Emilio, père de cinq enfants, était un homme brisé: sa femme et ses enfants l’avaient quitté. Ils ne voulaient même plus lui adresser la parole.
UN MORT, un vagabond et un père abandonné: trois drames courants de la société moderne apparemment sans rapport entre eux. Trois drames qui, pourtant, ont un point commun: la dépendance du jeu.
De nombreux joueurs invétérés refusent de reconnaître leur vice; quant aux membres de leur famille, ils le taisent bien souvent, par peur du qu’en-dira-t-on. Reste qu’à cause de cette dépendance destructrice des millions de foyers dans le monde vivent l’angoisse et le désespoir au quotidien.
Combien sont-ils, ces joueurs invétérés? Nul ne le sait. Aux États-Unis, ils seraient au bas mot dix millions. Les chiffres sont alarmants, et partout ils augmentent en flèche, les occasions de jouer se multipliant dans un pays après l’autre. On a dit de l’obsession du jeu qu’elle est “la forme de dépendance qui connaît la plus forte progression”.
Beaucoup n’étaient au départ que des joueurs occasionnels qui voulaient simplement “tenter leur chance”. Et puis, leur vie a tourné au cauchemar lorsqu’ils ont sombré dans la dépendance.

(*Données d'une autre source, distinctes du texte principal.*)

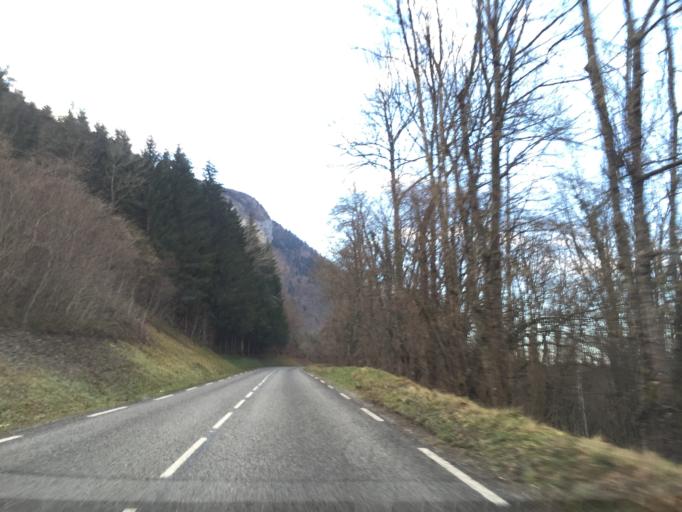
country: FR
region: Rhone-Alpes
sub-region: Departement de la Haute-Savoie
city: Gruffy
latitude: 45.7475
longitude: 6.0762
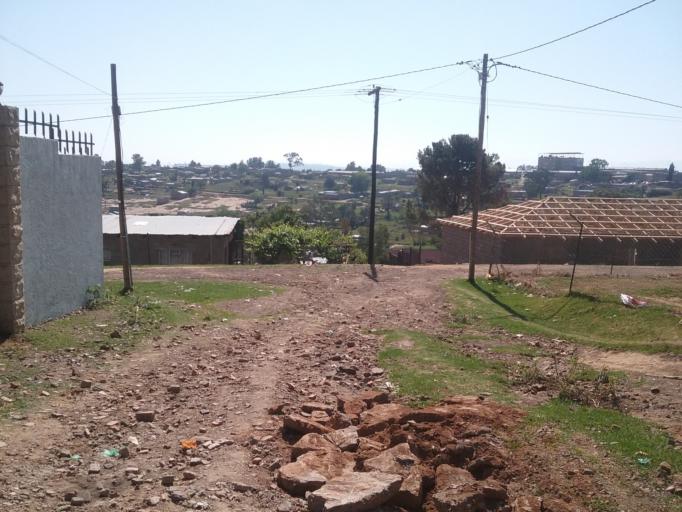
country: LS
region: Berea
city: Teyateyaneng
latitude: -29.1480
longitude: 27.7426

Quand la dépendance s’installe
Comment, de joueur occasionnel, devient-on un drogué du jeu? Les causes diffèrent, mais tous en arrivent finalement à ne plus pouvoir vivre sans jouer (voir l’encadré page 7). Certains découvrent dans le jeu le piquant qui manque à leur existence. “Que je gagne ou que je perde, cela n’a pas vraiment d’importance, explique une joueuse. Quand je parie, surtout si je mise davantage que les autres, j’ai l’impression d’être la personne la plus importante du monde. Les gens me respectent. Quelle sensation!”
D’autres se tournent vers le jeu à cause de la solitude ou de la dépression. Esther, mère de quatre enfants, était mariée à un militaire que son travail éloignait souvent de la maison. Se sentant seule, elle s’est mise à jouer aux machines à sous dans les salles de jeu. Avant longtemps, elle y consacrait plusieurs heures par jour. Très vite, l’argent du ménage y est passé, et les difficultés se sont multipliées. Elle a tenté de cacher la vérité à son mari, tout en essayant fiévreusement d’emprunter à d’autres ou aux banques les 200 dollars qu’elle engloutissait chaque jour dans son vice.

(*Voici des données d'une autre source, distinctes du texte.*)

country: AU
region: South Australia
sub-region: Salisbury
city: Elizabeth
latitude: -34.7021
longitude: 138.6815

Il y a aussi ceux dont l’obsession est née à la suite d’un gros gain. Robert Custer, un spécialiste du jeu, explique: “Ce sont généralement ceux qui gagnent tôt et souvent qui deviennent des joueurs invétérés.” Le désir de continuer à gagner devient irrésistible.
La superstition: un piège subtil
De nombreux joueurs comptent davantage sur leur intuition que sur la logique. Un simple calcul arithmétique dissuaderait tout joueur en puissance s’il se laissait guider par le seul raisonnement. Ainsi, aux États-Unis, les risques d’être frappé par la foudre sont d’environ un sur 1 700 000. Or les chances de gagner à une loterie d’État sont au moins deux fois plus faibles.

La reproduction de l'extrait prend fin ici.